Figure 3 Characterization of cas9-free T1 plants under LD conditions. Analysis shown for the representative nullizygous knockout individual L2 #78 carrying two identical mutated Ntft5– alleles (+1 bp, A). (A, B) Genotyping of NtFT5 was carried out by fragment length analysis (A) and direct PCR sequencing (B). For both approaches, NtFT5 was partly amplified by PCR using the primer combinations listed in Supplemental Table S1. (A) Fragment length analysis to investigate the NtFT5 alleles. To identify allelic variants with indels, the electropherogram of the T1 plant was compared to the wild-type control. (B) Direct PCR sequencing of NtFT5 in the T1 plant, showing partial alignment of the T1 plant chromatogram with the wild-type sequence (NtFT5+).
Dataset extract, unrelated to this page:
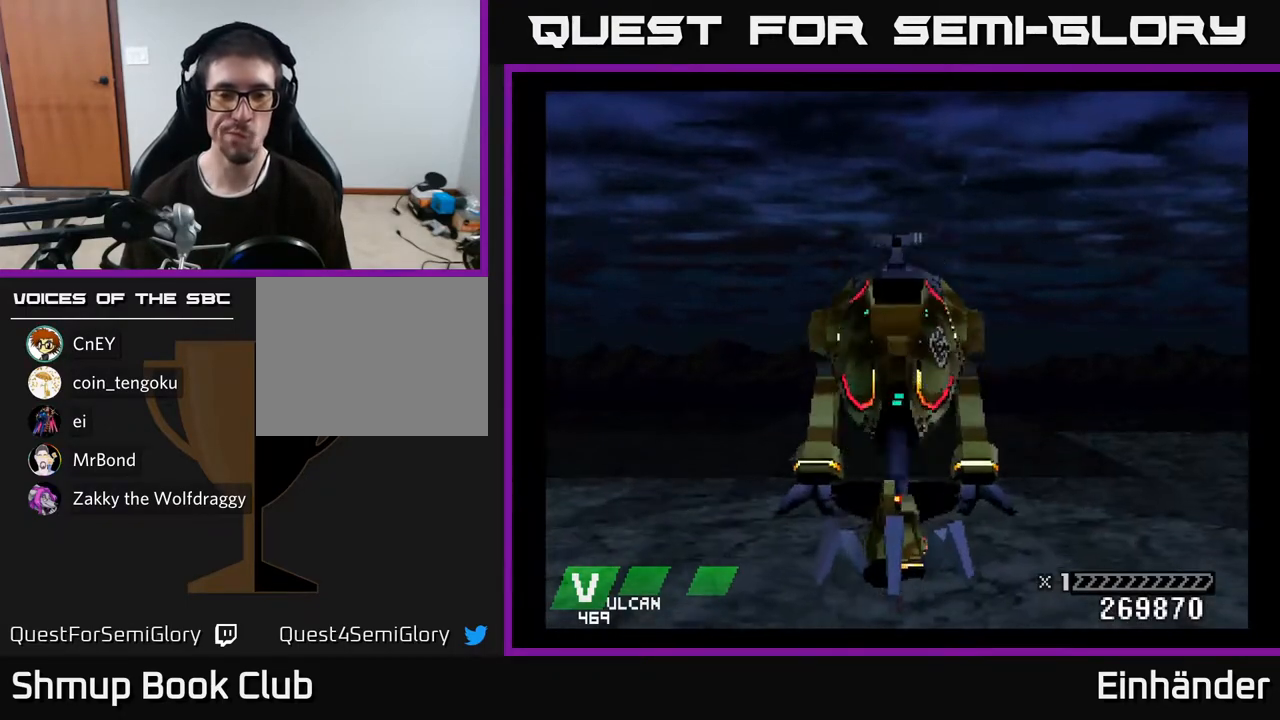
Gameplay with a controller (Xbox layout); each line is a JSON object with the inputs held at the frame after it. "events" lists button and stick changes between this image and that frame as [ms after this image, input, new state], when the widget could be followed in between. Not read: left_stick.
{"buttons": [], "right_stick": "center", "events": [[100, "A", "down"], [217, "A", "up"]]}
The underlines indicate triplets corresponding to amino acids. (C)Alignment of native NtFT5 with its highly truncated protein version encoded by the Ntft5– allele. Amino acids required for the function of FT are highlighted in orange. (D–F) Phenotype of the T1 plant shown at the flowering stage of the wild-type control ~6.5 weeks after seed sowing (WASS) and ~14 WASS. Scale bars: 1 m.
One Native NtFT5 Allele is Sufficient to Restore Near-Normal Flowering
To confirm that the observed non-flowering phenotype was caused by the knockout of NtFT5, we performed representative backcrossing experiments with T1 plant L2 #78 using wild-type cv. SR1 as a pollen donor. This strategy was only possible if the nullizygous Ntft5– T1 plants were able to flower, which we achieved by grafting the shoot as a scion onto wild-type rootstock (see Figure 4A for an example). Subsequent analysis of backcross generation 1 (BC1) was performed with a small number of plants under LD conditions (n = 4), shown in Figure 4 for the representative BC1 plant. Genotyping revealed that the BC1 plants were heterozygous as expected (Figures 4B, C, and Supplementary Table S3). The coexistence of one mutant Ntft5– allele (+1 bp, A) and one wild-type NtFT5+allele was indicated by chaotic amplicon sequencing chromatograms downstream of the mutation site (Figure 4B) and was confirmed by the two major peaks in the fragment-length electropherograms (Figure 4C). Because all BC1 plants flowered (Figures 4D, E), it was apparent that the non-flowering phenotype of the parental homozygous null Ntft5– plant could be complemented by crossing, indicating that one native NtFT5+ allele is sufficient for floral induction in cv. SR1. A more detailed phenotypic comparison of wild-type NtFT5+, heterozygous Ntft5–/NtFT5+ and nullizygous Ntft5– plants was conducted in BC2. For this purpose, one of the heterozygous BC1 plants (#2) was randomly chosen and self-pollinated for seed production.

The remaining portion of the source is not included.